Your task is to return all the entries below exactly, with every picture omitted.

[Items from a data source]
------------------------------

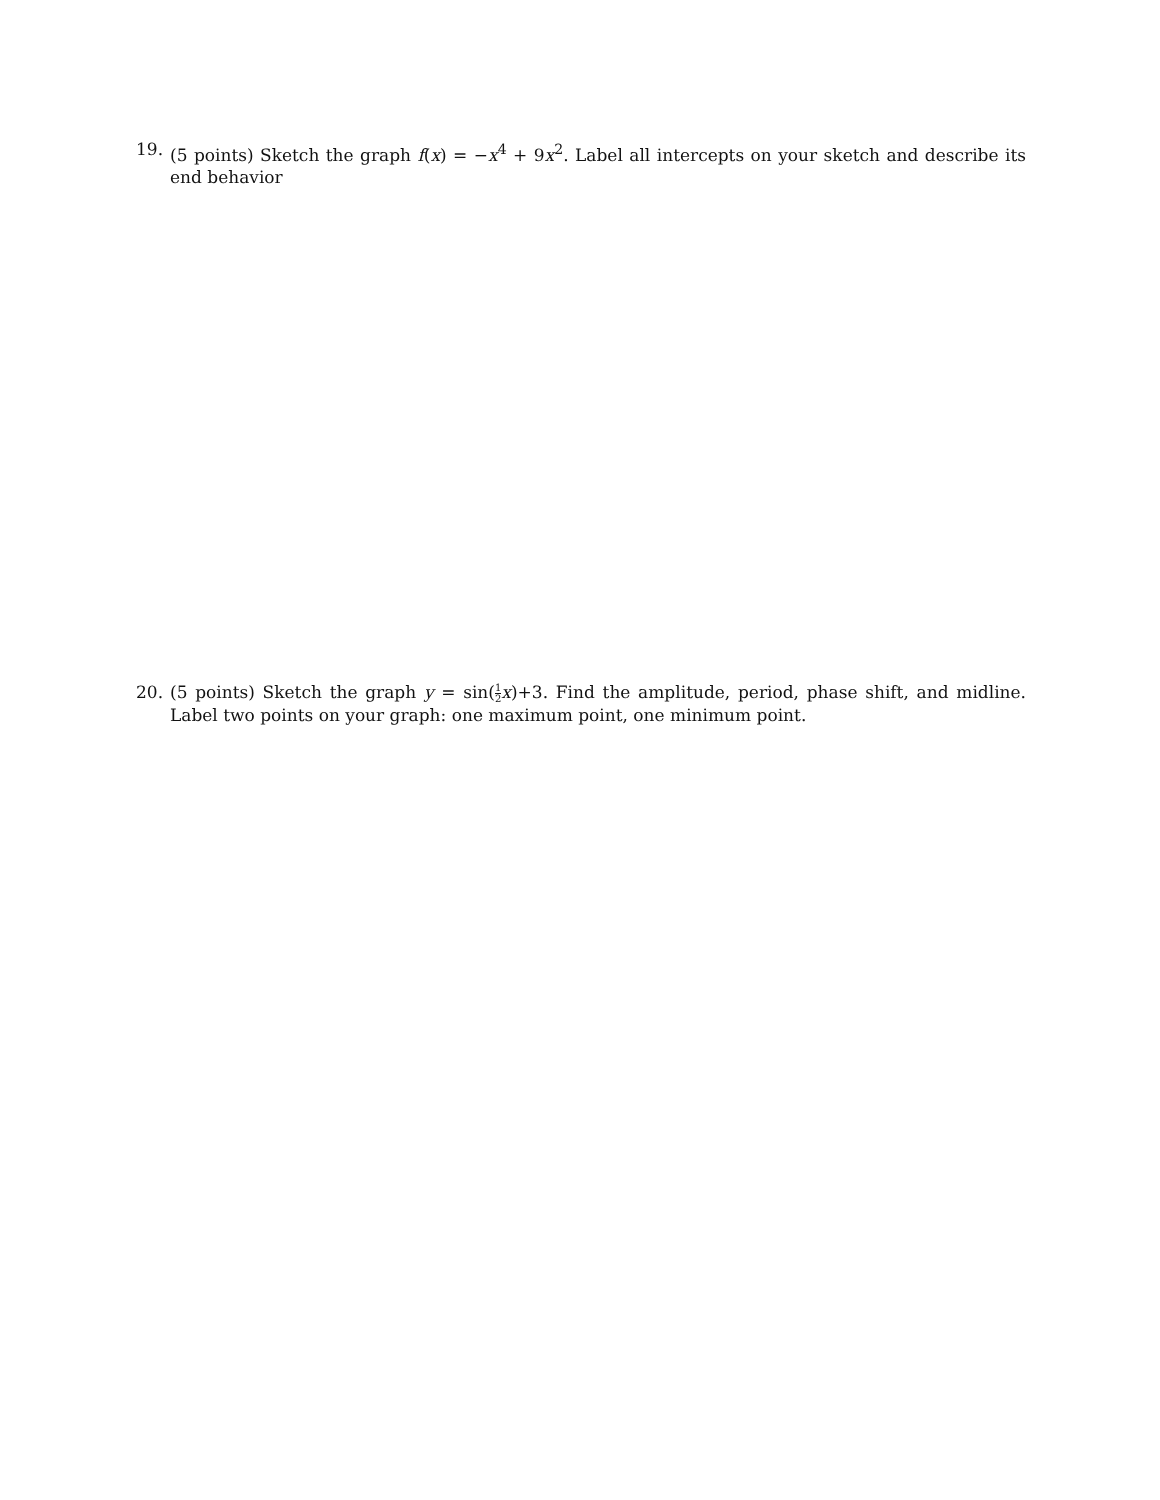19. (5 points) Sketch the graph f(x) = −x<sup>4</sup> + 9x<sup>2</sup>. Label all intercepts on your sketch and describe its end behavior
20. (5 points) Sketch the graph y = sin(1 2 x)+3. Find the amplitude, period, phase shift, and midline. Label two points on your graph: one maximum point, one minimum point.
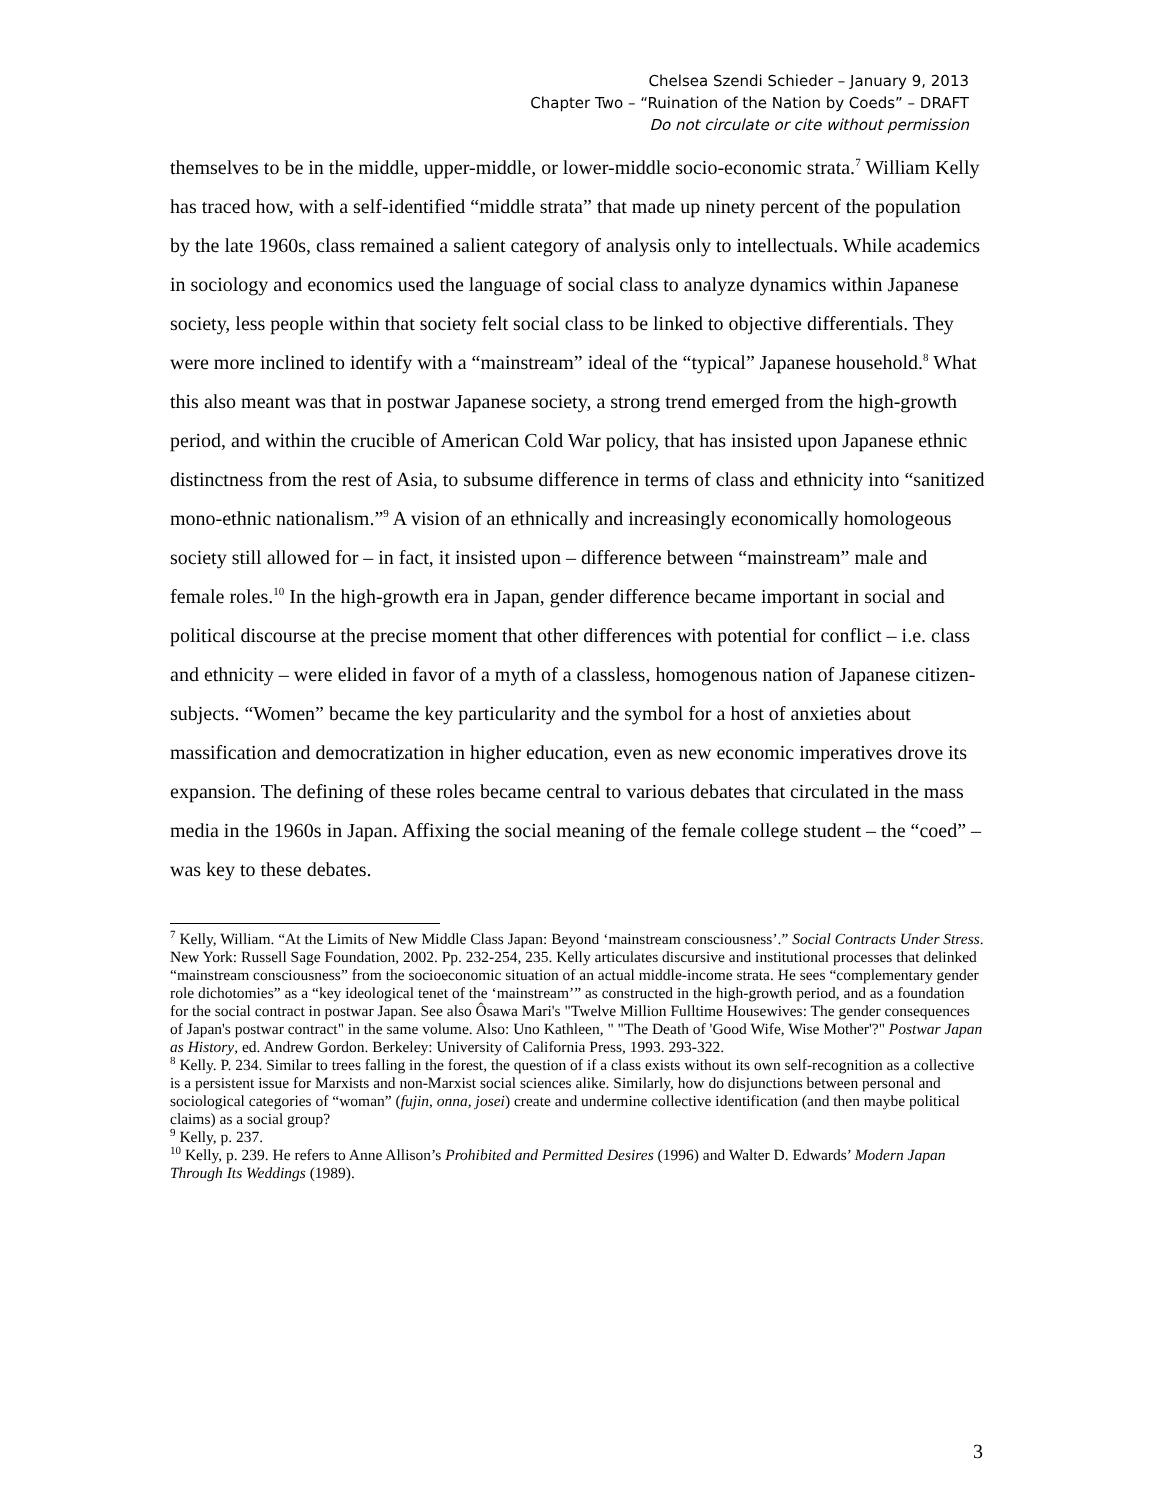Chelsea Szendi Schieder – January 9, 2013
Chapter Two – “Ruination of the Nation by Coeds” – DRAFT
Do not circulate or cite without permission
themselves to be in the middle, upper-middle, or lower-middle socio-economic strata.<sup>7</sup> William Kelly has traced how, with a self-identified “middle strata” that made up ninety percent of the population by the late 1960s, class remained a salient category of analysis only to intellectuals. While academics in sociology and economics used the language of social class to analyze dynamics within Japanese society, less people within that society felt social class to be linked to objective differentials. They were more inclined to identify with a “mainstream” ideal of the “typical” Japanese household.<sup>8</sup> What this also meant was that in postwar Japanese society, a strong trend emerged from the high-growth period, and within the crucible of American Cold War policy, that has insisted upon Japanese ethnic distinctness from the rest of Asia, to subsume difference in terms of class and ethnicity into “sanitized mono-ethnic nationalism.”<sup>9</sup> A vision of an ethnically and increasingly economically homologeous society still allowed for – in fact, it insisted upon – difference between “mainstream” male and female roles.<sup>10</sup> In the high-growth era in Japan, gender difference became important in social and political discourse at the precise moment that other differences with potential for conflict – i.e. class and ethnicity – were elided in favor of a myth of a classless, homogenous nation of Japanese citizen-subjects. “Women” became the key particularity and the symbol for a host of anxieties about massification and democratization in higher education, even as new economic imperatives drove its expansion. The defining of these roles became central to various debates that circulated in the mass media in the 1960s in Japan. Affixing the social meaning of the female college student – the “coed” – was key to these debates.
<sup>7</sup> Kelly, William. “At the Limits of New Middle Class Japan: Beyond ‘mainstream consciousness’.” Social Contracts Under Stress. New York: Russell Sage Foundation, 2002. Pp. 232-254, 235. Kelly articulates discursive and institutional processes that delinked “mainstream consciousness” from the socioeconomic situation of an actual middle-income strata. He sees “complementary gender role dichotomies” as a “key ideological tenet of the ‘mainstream’” as constructed in the high-growth period, and as a foundation for the social contract in postwar Japan. See also Ôsawa Mari's "Twelve Million Fulltime Housewives: The gender consequences of Japan's postwar contract" in the same volume. Also: Uno Kathleen, " "The Death of 'Good Wife, Wise Mother'?" Postwar Japan as History, ed. Andrew Gordon. Berkeley: University of California Press, 1993. 293-322.
<sup>8</sup> Kelly. P. 234. Similar to trees falling in the forest, the question of if a class exists without its own self-recognition as a collective is a persistent issue for Marxists and non-Marxist social sciences alike. Similarly, how do disjunctions between personal and sociological categories of “woman” (fujin, onna, josei) create and undermine collective identification (and then maybe political claims) as a social group?
<sup>9</sup> Kelly, p. 237.
<sup>10</sup> Kelly, p. 239. He refers to Anne Allison’s Prohibited and Permitted Desires (1996) and Walter D. Edwards’ Modern Japan Through Its Weddings (1989).
3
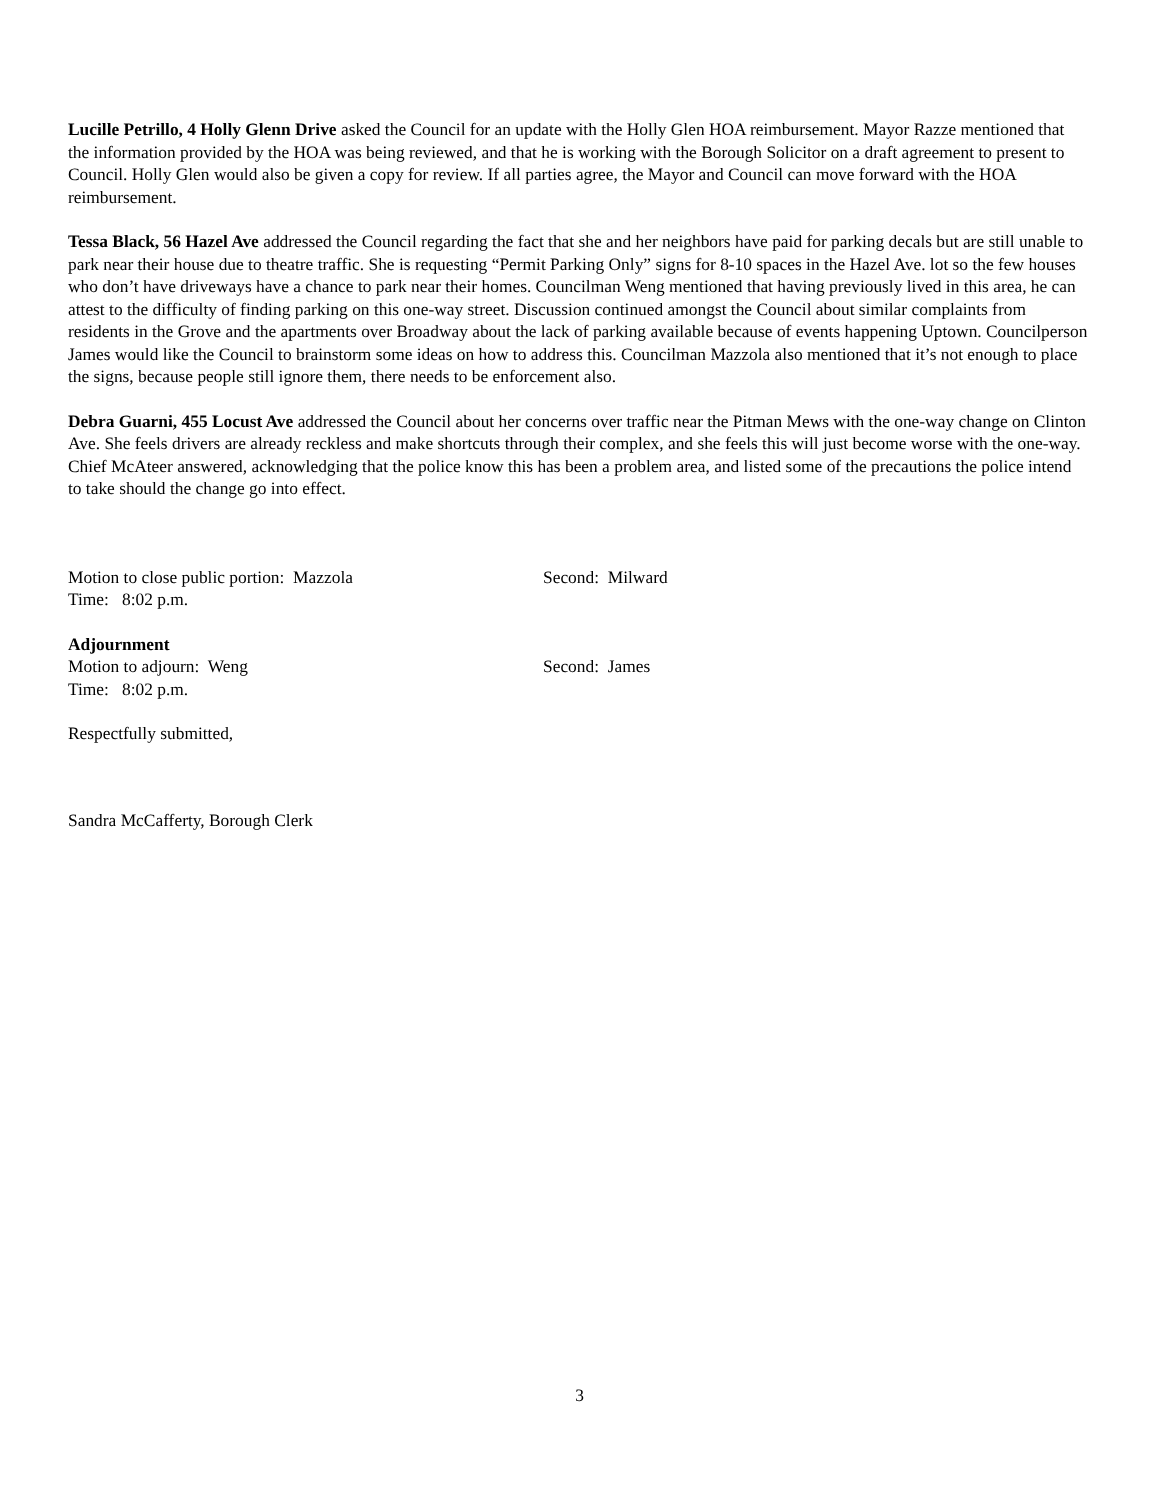Lucille Petrillo, 4 Holly Glenn Drive asked the Council for an update with the Holly Glen HOA reimbursement. Mayor Razze mentioned that the information provided by the HOA was being reviewed, and that he is working with the Borough Solicitor on a draft agreement to present to Council. Holly Glen would also be given a copy for review. If all parties agree, the Mayor and Council can move forward with the HOA reimbursement.
Tessa Black, 56 Hazel Ave addressed the Council regarding the fact that she and her neighbors have paid for parking decals but are still unable to park near their house due to theatre traffic. She is requesting “Permit Parking Only” signs for 8-10 spaces in the Hazel Ave. lot so the few houses who don’t have driveways have a chance to park near their homes. Councilman Weng mentioned that having previously lived in this area, he can attest to the difficulty of finding parking on this one-way street. Discussion continued amongst the Council about similar complaints from residents in the Grove and the apartments over Broadway about the lack of parking available because of events happening Uptown. Councilperson James would like the Council to brainstorm some ideas on how to address this. Councilman Mazzola also mentioned that it’s not enough to place the signs, because people still ignore them, there needs to be enforcement also.
Debra Guarni, 455 Locust Ave addressed the Council about her concerns over traffic near the Pitman Mews with the one-way change on Clinton Ave. She feels drivers are already reckless and make shortcuts through their complex, and she feels this will just become worse with the one-way. Chief McAteer answered, acknowledging that the police know this has been a problem area, and listed some of the precautions the police intend to take should the change go into effect.
Motion to close public portion: Mazzola Second: Milward
Time: 8:02 p.m.
Adjournment
Motion to adjourn: Weng Second: James
Time: 8:02 p.m.
Respectfully submitted,
Sandra McCafferty, Borough Clerk
3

------------------------------

» Answer below
19. (5 points) Sketch the graph f(x) = −x<sup>4</sup> + 9x<sup>2</sup>. Label all intercepts on your sketch and describe its end behavior
20. (5 points) Sketch the graph y = sin(1 2 x)+3. Find the amplitude, period, phase shift, and midline. Label two points on your graph: one maximum point, one minimum point.
Chelsea Szendi Schieder – January 9, 2013
Chapter Two – “Ruination of the Nation by Coeds” – DRAFT
Do not circulate or cite without permission
themselves to be in the middle, upper-middle, or lower-middle socio-economic strata.<sup>7</sup> William Kelly has traced how, with a self-identified “middle strata” that made up ninety percent of the population by the late 1960s, class remained a salient category of analysis only to intellectuals. While academics in sociology and economics used the language of social class to analyze dynamics within Japanese society, less people within that society felt social class to be linked to objective differentials. They were more inclined to identify with a “mainstream” ideal of the “typical” Japanese household.<sup>8</sup> What this also meant was that in postwar Japanese society, a strong trend emerged from the high-growth period, and within the crucible of American Cold War policy, that has insisted upon Japanese ethnic distinctness from the rest of Asia, to subsume difference in terms of class and ethnicity into “sanitized mono-ethnic nationalism.”<sup>9</sup> A vision of an ethnically and increasingly economically homologeous society still allowed for – in fact, it insisted upon – difference between “mainstream” male and female roles.<sup>10</sup> In the high-growth era in Japan, gender difference became important in social and political discourse at the precise moment that other differences with potential for conflict – i.e. class and ethnicity – were elided in favor of a myth of a classless, homogenous nation of Japanese citizen-subjects. “Women” became the key particularity and the symbol for a host of anxieties about massification and democratization in higher education, even as new economic imperatives drove its expansion. The defining of these roles became central to various debates that circulated in the mass media in the 1960s in Japan. Affixing the social meaning of the female college student – the “coed” – was key to these debates.
<sup>7</sup> Kelly, William. “At the Limits of New Middle Class Japan: Beyond ‘mainstream consciousness’.” Social Contracts Under Stress. New York: Russell Sage Foundation, 2002. Pp. 232-254, 235. Kelly articulates discursive and institutional processes that delinked “mainstream consciousness” from the socioeconomic situation of an actual middle-income strata. He sees “complementary gender role dichotomies” as a “key ideological tenet of the ‘mainstream’” as constructed in the high-growth period, and as a foundation for the social contract in postwar Japan. See also Ôsawa Mari's "Twelve Million Fulltime Housewives: The gender consequences of Japan's postwar contract" in the same volume. Also: Uno Kathleen, " "The Death of 'Good Wife, Wise Mother'?" Postwar Japan as History, ed. Andrew Gordon. Berkeley: University of California Press, 1993. 293-322.
<sup>8</sup> Kelly. P. 234. Similar to trees falling in the forest, the question of if a class exists without its own self-recognition as a collective is a persistent issue for Marxists and non-Marxist social sciences alike. Similarly, how do disjunctions between personal and sociological categories of “woman” (fujin, onna, josei) create and undermine collective identification (and then maybe political claims) as a social group?
<sup>9</sup> Kelly, p. 237.
<sup>10</sup> Kelly, p. 239. He refers to Anne Allison’s Prohibited and Permitted Desires (1996) and Walter D. Edwards’ Modern Japan Through Its Weddings (1989).
3
Lucille Petrillo, 4 Holly Glenn Drive asked the Council for an update with the Holly Glen HOA reimbursement. Mayor Razze mentioned that the information provided by the HOA was being reviewed, and that he is working with the Borough Solicitor on a draft agreement to present to Council. Holly Glen would also be given a copy for review. If all parties agree, the Mayor and Council can move forward with the HOA reimbursement.
Tessa Black, 56 Hazel Ave addressed the Council regarding the fact that she and her neighbors have paid for parking decals but are still unable to park near their house due to theatre traffic. She is requesting “Permit Parking Only” signs for 8-10 spaces in the Hazel Ave. lot so the few houses who don’t have driveways have a chance to park near their homes. Councilman Weng mentioned that having previously lived in this area, he can attest to the difficulty of finding parking on this one-way street. Discussion continued amongst the Council about similar complaints from residents in the Grove and the apartments over Broadway about the lack of parking available because of events happening Uptown. Councilperson James would like the Council to brainstorm some ideas on how to address this. Councilman Mazzola also mentioned that it’s not enough to place the signs, because people still ignore them, there needs to be enforcement also.
Debra Guarni, 455 Locust Ave addressed the Council about her concerns over traffic near the Pitman Mews with the one-way change on Clinton Ave. She feels drivers are already reckless and make shortcuts through their complex, and she feels this will just become worse with the one-way. Chief McAteer answered, acknowledging that the police know this has been a problem area, and listed some of the precautions the police intend to take should the change go into effect.
Motion to close public portion: Mazzola Second: Milward
Time: 8:02 p.m.
Adjournment
Motion to adjourn: Weng Second: James
Time: 8:02 p.m.
Respectfully submitted,
Sandra McCafferty, Borough Clerk
3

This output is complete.